Chinese steelmakers and trading houses should try to better understand price reporting agencies’ methodology and contribute their data to improve the accuracy of iron ore pricing, the China Iron & Steel Association said.
“Mills and trading houses should take initiatives to understand the pricing methodologies of the various price reporting agencies and provide their trade data to them, which would contribute to accuracy in the pricing of iron ore,” CISA Vice-Chairman Wang Liqun said at an industry conference in Qingdao, China.
Wang also said he hoped PRAs would listen more to feedback from Chinese entities so that they could carry out their pricing in a fairer and more transparent manner.
Wang also called on buyers and sellers of iron ore — a core ingredient for steelmaking — to adopt a composite grade.
“We should not use only one index for a certain grade.

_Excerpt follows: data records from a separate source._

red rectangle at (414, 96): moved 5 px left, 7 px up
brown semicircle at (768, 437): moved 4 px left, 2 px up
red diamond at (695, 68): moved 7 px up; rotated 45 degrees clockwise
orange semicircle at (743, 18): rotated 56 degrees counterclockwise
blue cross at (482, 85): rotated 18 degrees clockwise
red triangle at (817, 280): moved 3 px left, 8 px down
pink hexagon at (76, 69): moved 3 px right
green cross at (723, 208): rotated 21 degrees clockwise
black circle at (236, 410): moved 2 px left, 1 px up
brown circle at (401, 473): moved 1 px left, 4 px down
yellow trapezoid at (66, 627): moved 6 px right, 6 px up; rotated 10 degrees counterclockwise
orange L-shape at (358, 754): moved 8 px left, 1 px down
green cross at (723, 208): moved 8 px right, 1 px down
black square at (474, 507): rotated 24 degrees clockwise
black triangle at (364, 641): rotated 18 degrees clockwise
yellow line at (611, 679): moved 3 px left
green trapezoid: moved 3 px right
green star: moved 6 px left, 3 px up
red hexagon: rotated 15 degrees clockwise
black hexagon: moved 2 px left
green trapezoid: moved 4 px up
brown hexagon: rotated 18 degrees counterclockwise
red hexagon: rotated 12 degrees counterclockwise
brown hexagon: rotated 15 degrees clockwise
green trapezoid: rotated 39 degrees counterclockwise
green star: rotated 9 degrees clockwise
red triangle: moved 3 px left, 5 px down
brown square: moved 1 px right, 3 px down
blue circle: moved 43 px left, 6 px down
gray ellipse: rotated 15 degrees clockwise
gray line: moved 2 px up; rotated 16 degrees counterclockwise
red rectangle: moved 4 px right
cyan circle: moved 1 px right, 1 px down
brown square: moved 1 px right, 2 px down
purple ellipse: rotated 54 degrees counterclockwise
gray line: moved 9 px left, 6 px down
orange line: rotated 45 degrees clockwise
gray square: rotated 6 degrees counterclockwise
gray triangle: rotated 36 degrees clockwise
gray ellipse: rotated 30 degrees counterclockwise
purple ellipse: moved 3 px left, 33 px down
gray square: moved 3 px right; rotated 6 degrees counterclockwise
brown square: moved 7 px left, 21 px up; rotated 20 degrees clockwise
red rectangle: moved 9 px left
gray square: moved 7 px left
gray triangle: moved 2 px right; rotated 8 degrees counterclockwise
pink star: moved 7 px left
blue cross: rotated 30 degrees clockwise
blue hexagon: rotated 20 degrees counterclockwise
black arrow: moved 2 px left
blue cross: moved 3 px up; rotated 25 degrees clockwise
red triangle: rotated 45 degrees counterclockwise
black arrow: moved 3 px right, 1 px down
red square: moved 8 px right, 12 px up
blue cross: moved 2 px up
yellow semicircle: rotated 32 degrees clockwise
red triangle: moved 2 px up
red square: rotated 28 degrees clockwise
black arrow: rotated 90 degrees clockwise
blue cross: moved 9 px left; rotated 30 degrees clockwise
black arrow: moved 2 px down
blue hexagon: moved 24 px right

There is room to use two to three indices instead,” Wang said, without elaborating.
Wang said while the there was still a surplus of iron ore supply to China, there was a widening price gap between various grades, namely high grade and medium grade due to market conditions.
Chinese steelmakers, buoyed by strong steel margins, were now chasing high grade materials in a bid to increase their productivity.
The spread between Platts 65%-Fe assessment and IODEX were historically high at $24.20/dmt CFR China on September 21, S&P Global Platts data showed.
China, the world’s largest steel producer, imported 625 million mt of iron ore from January to July, up 7.5% year on year.